El padre sabe lo que el hijo no quiere saber.

Contra la pizarra, la centella.

Estalla, se esparce

detrás de los vidrios de vagones vacíos

y, adelante, todo, incluso la muerte, pálido, a la deriva.

Tengo por fin un talismán

                                          -lo oigo -:

no, un rincón húmedo,

una mancha en el pañuelo,

una memoria de un humo lejano,

salido de una materia anónima,

errónea, que arde.

La infancia acaba con la primera fiebre.

Luego, hasta siempre,

a cada rato, el aire se angosta y ahueca.

 

(Setiembre 16, 2003)

 

 

 

 

 

 

 

 

 


 

Tiembla la gota en el extremo de la rama.
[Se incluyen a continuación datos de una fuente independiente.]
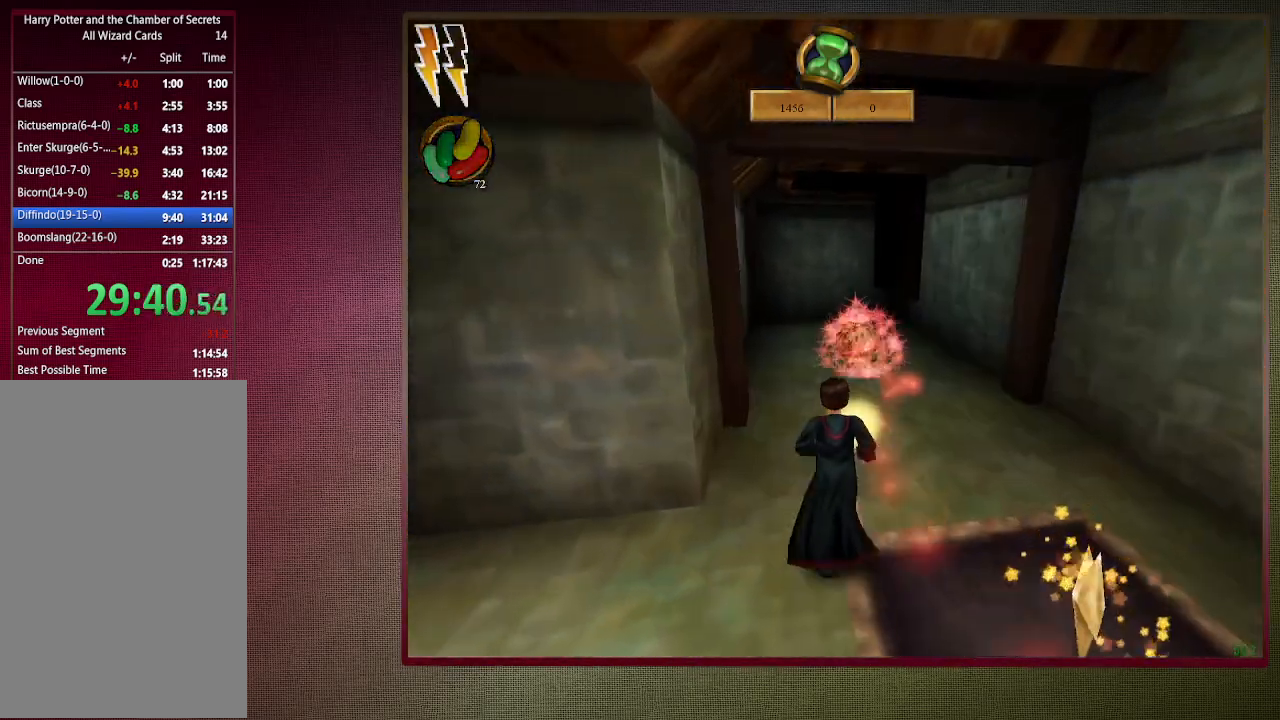
{"keys": ["a", "space", "w"], "mouse": [], "events": [[283, "a", "down"]]}
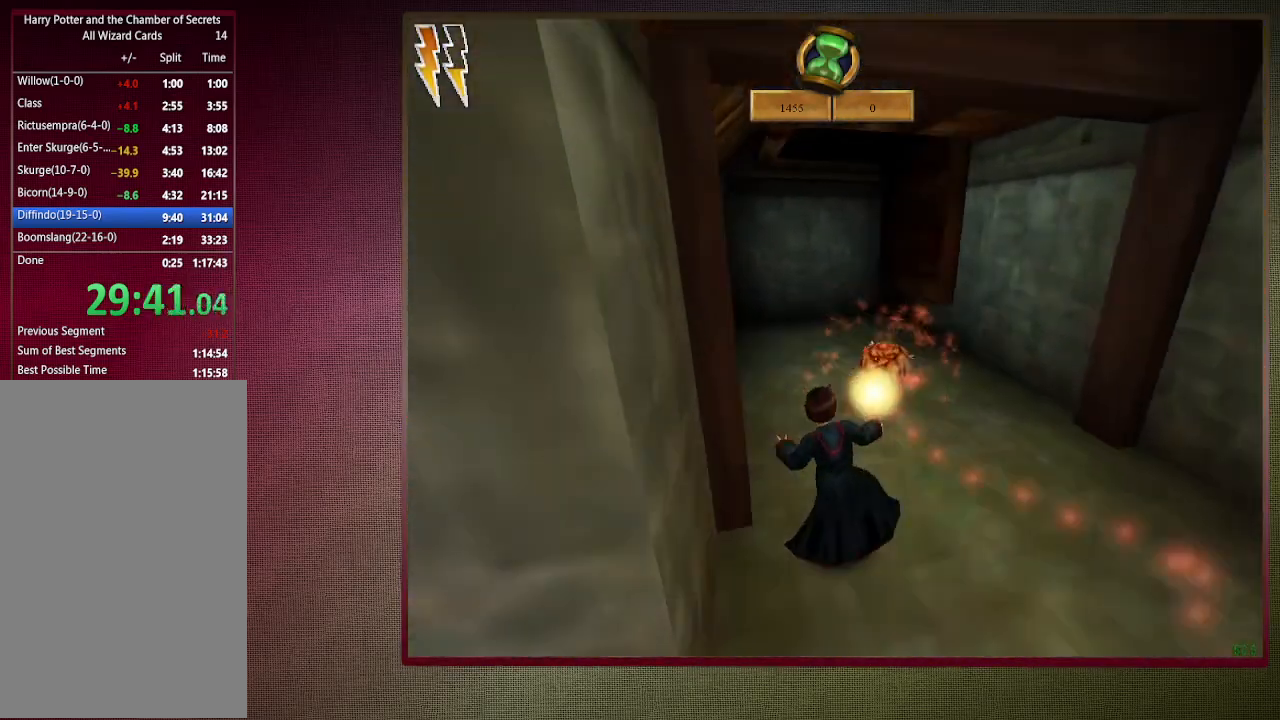
{"keys": ["a", "space", "w"], "mouse": [], "events": []}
Abajo, el animal vacila entre huir o quedarse,

husmea en lo dado, orina, con angustia,

en lo negado. Lo que sí muere

es la hoja, ya vacía en sus nervaduras.

Noche: prosa y número detenidos en reflexión

tan pura como inútil. Antes,

supongo, fue el vértigo de lo fijo,

la quietud de lo móvil,

el pecho único que amamanta, el ave

que se pudre al sol, antes de la tormenta.

Luego, lo sabe alguien, pocos,

el pan bajo la tierra, la piedra en el plato,

partida y comida aunque nadie tenga hambre.

Hija, ¿qué otra cosa puede ser el mundo?

 

 


 

Y acuérdate como has dormido y después has despertado...

Juan Luis Vives, Introducción a la sabiduría, X.

 

 

1

 

Desnudo, expuesto a la radiación del día.

Se tuerce la hierba en dirección opuesta al viento,

luego de ser pisada por dioses torpes

y alguna que otra bestia.

                                     Duele.

Es un dolor sin especie, sin mancha.

Un dolor que mata de otra muerte,

casa vacía en la tormenta, río inmóvil

donde lo único que dura es el olvido.

 


 

2

 

Hubo un libro. Leído más allá

del deseo, de lo que desgasta la madera

y torna inútil cada vela encendida.

                                                    ¿Cuándo?

Será pronto de noche. Habrá ojos,

pequeñas luces en la distancia,

montículos de tierra seca,

lámparas caídas – aún encendidas-

sobre débil certeza y ciencia errónea, ciega.

 


 

3

 

Piensa. Y lo que piensa lo empuja

hacia algún centro, alguna carne

anónima, envuelta en trapos;

pero, ¿ dura todavía su boca,

persiste su lengua,

aguanta luego de las horas

el deseo?

 


 

4

 

              Detrás,

tal vez, sople el mar.

Sople algún verbo

fuera de todo destino de limo, óxido.

Tal vez, ungüentos de Avicena,

bosques de abrazos,

cultivos, enjambres, húmedas implicaciones.

O, tal vez, lo mismo.

Se incorpora. Se viste. Anda.

La hierba se reacomoda.

A su paso todo parece encontrar

dentro de sí cierta forma de la calma.

No debe ser mucha la distancia

                                                 - piensa.